**O QUE FAZER**
Continue o texto abaixo sobre a cruz e a espada, escrevendo o que vem depois da última frase.

**TRECHO DO TEXTO**
◆ ◆ ◆ ◆

Liturgia Pagã

 

A cruz e a espada

 

Festa de S. Pedro e S. Paulo (ano A)

1ª leitura: Actos dos Apóstolos, 12,1-11

2ª leitura: 2ª carta de S. Paulo a Timóteo, 4,6-8.17-18

Evangelho: S. Mateus, 16,13-19

 

Dois símbolos que facilmente podem ser representados sob a mesma forma: a cruz na aparência de espada e vice-versa. Esta fusão não será alheia a uma confusão histórica, dificilmente defensável eticamente, e em total desacordo com a mensagem do «grande crucificado» conhecido como Jesus Cristo. Mas não faltaram pensadores e teólogos da cristandade, alguns deles célebres «santos», como o «doutor da Igreja» Bernardo de Claraval, conhecido pela sensibilidade do seu misticismo (1ª metade do séc. XII), que preconizaram o uso da força para levar todos os homens a tornarem-se cristãos (outro «santo» da mesma época, o papa Gregório VII, gostava de citar o versículo 48,10 do profeta Jeremias: «maldito aquele que recusa o sangue à sua espada»).

Tentando criticar os mais idealistas entre «santos» do calibre destes, e tendo em conta o contexto cultural, talvez seja possível olhar para eles como quem quer aplicar o paradigma pedagógico (em si até salutar) de obrigar os meninos e os incultos a adquirir as boas maneiras e o conhecimento «verdadeiro».

Infelizmente, era grande a tentação (como se verifica ainda hoje!) de justificar o instinto agressivo e dominador como o meio mais eficaz de obrigar os outros a seguir uma certa religião, ou uma mera ideologia. Além disso, concluía-se facilmente que quem não queria viver na «verdade» merecia a morte. «Matar os infiéis» surgiu assim como o acto mais corajoso dos «soldados de Deus».

Na história do cristianismo, ficaram célebres os «cruzados»: a grande cruz desenhada nas armaduras era de facto a espada destruidora dos «inimigos de Deus». Muitos seriam idealistas – mas não eram suficientemente cristãos (como até vários papas!) para terem consciência do modo como contradiziam o núcleo da mensagem e o estilo de vida de Jesus Cristo. O mesmo se pode dizer, talvez mais severamente, sobre aqueles padres da Igreja que não hesitaram em fazer o jogo dos «poderosos do mundo», colaborando zelosamente na Inquisição – tão bem disfarçada de purificação da fé, mas escondendo a mais estreita e desumana visão do que significa ser cristão. Nos tempos de hoje, em muitos círculos religiosos e instituições, ainda se pratica a pressão psicológica e o castigo, em nome de umas regras de comportamento ou de uma formatação de funções, sem fundamento nenhum na pessoa e mensagem de Jesus. É o ressurgimento da tentação humana de criar grupos fechados, que se consideram os genuínos «homens de Deus», fazendo ressurgir estruturas de que o próprio Jesus se demarcou.

◆ ◆ ◆ ◆

**DADOS**

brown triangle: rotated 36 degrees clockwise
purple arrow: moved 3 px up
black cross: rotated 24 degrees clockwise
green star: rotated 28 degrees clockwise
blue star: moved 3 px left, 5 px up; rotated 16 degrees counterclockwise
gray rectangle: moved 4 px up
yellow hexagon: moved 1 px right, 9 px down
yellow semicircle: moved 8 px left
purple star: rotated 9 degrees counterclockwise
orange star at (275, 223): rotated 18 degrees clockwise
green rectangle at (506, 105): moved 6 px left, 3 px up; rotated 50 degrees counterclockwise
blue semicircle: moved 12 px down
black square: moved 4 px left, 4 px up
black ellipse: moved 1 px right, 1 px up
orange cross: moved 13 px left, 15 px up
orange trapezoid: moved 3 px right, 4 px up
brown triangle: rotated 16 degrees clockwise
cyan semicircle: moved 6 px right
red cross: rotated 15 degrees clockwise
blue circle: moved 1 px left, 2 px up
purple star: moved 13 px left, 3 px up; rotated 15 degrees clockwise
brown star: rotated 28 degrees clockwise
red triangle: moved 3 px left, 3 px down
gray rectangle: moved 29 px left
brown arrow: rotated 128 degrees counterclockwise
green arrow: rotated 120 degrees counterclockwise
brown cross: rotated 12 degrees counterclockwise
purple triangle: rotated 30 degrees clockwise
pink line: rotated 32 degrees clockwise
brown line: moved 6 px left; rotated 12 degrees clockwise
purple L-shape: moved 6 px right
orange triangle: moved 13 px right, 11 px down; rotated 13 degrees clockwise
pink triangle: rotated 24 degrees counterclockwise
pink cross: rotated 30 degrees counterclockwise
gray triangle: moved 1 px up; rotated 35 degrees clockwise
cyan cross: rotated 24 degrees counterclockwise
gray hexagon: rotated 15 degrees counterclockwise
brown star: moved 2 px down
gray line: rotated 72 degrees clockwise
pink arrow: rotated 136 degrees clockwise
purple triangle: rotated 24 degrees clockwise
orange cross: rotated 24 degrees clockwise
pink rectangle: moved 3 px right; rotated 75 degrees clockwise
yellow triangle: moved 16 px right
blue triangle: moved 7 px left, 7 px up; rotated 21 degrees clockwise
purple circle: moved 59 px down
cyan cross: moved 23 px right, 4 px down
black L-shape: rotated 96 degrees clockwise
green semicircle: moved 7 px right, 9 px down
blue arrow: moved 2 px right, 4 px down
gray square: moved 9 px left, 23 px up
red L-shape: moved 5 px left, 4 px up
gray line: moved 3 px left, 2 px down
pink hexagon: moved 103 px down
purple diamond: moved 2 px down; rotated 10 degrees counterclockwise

◆ ◆ ◆ ◆

**RESPOSTA DO EXERCÍCIO**
Em compensação, como foi o caso nas célebres «reduções» da América do Sul (lembre-se o filme «A Missão»), a cruz foi hasteada como sinal de libertação e de melhoria de condições de vida, não recuando perante as investidas das espadas ao serviço dos interesses egoístas de «reis cristãos». E nas grandes guerras, como noutros tempos de conflitos, ou até na própria fundação de países e mesmo da União Europeia, nunca faltou quem se mostrasse e permanecesse fiel à cruz e não à espada, não esmorecendo perante ameaças de morte (sem esquecer o paradigmático Tomás More, lembremos, no séc. XX, Robert Schuman, para a EU, e Dag Hammarskjöld, para a ONU).

Os antigos hinos da liturgia cristã descobriram na cruz o símbolo da Árvore da Vida – aquela que nos permite gozar de tudo quanto existe, expulsando o sofrimento e dominando a própria morte. «Seguir a cruz» tem certamente o significado (já no tempo de Jesus) de não ter medo do sofrimento, porque está em jogo a felicidade, esperada e preparada com o nascimento de cada ser humano.

Mas há um sentido em que a cruz de Cristo pode ser o símbolo da espada:

Segundo Mateus (10,34), Jesus não veio trazer a paz mas a espada, significando claramente, pelo contexto, que o seguimento da visão cristã do mundo implica ataques dos inimigos destes valores. Qual a razão destes ataques? É que a mensagem cristã defende a plenitude de Vida para cada ser humano, sem distinção, condenando os abusos de poder sobre os mais fracos e as lutas imperialistas que desgraçam a humanidade.

S. Paulo foi «a espada de Deus», no sentido bíblico de ser portador de uma Palavra penetrante como a espada, impelindo o ser humano a tomar posição (às vezes, «entre a espada e a parede» …). Foi salvo (2ª leitura) pelo «poder de Deus», (na linha da imagem bíblica de Deus combatendo como guerreiro ao lado do «seu Povo», de modo análogo à descrição da libertação de Pedro, na 1ª leitura) – e veio finalmente a morrer sob a espada do carrasco.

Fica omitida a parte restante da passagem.